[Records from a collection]

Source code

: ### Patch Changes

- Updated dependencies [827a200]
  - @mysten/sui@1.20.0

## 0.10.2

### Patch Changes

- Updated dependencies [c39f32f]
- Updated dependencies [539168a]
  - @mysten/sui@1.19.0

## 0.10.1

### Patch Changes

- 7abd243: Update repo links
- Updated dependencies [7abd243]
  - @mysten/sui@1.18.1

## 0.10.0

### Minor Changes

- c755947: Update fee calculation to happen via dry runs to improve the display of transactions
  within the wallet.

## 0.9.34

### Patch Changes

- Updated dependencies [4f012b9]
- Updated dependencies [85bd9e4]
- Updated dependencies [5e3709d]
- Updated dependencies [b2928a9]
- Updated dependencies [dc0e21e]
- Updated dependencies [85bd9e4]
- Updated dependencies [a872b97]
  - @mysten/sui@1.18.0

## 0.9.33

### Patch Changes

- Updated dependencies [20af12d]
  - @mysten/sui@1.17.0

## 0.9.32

◆ **ASSIGNED TASK**: Repeat every record, keeping each line exactly as it is.

◆ **RESULT FOR THIS EXERCISE**:
Source code

: ### Patch Changes

- Updated dependencies [827a200]
  - @mysten/sui@1.20.0

## 0.10.2

### Patch Changes

- Updated dependencies [c39f32f]
- Updated dependencies [539168a]
  - @mysten/sui@1.19.0

## 0.10.1

### Patch Changes

- 7abd243: Update repo links
- Updated dependencies [7abd243]
  - @mysten/sui@1.18.1

## 0.10.0

### Minor Changes

- c755947: Update fee calculation to happen via dry runs to improve the display of transactions
  within the wallet.

## 0.9.34

### Patch Changes

- Updated dependencies [4f012b9]
- Updated dependencies [85bd9e4]
- Updated dependencies [5e3709d]
- Updated dependencies [b2928a9]
- Updated dependencies [dc0e21e]
- Updated dependencies [85bd9e4]
- Updated dependencies [a872b97]
  - @mysten/sui@1.18.0

## 0.9.33

### Patch Changes

- Updated dependencies [20af12d]
  - @mysten/sui@1.17.0

## 0.9.32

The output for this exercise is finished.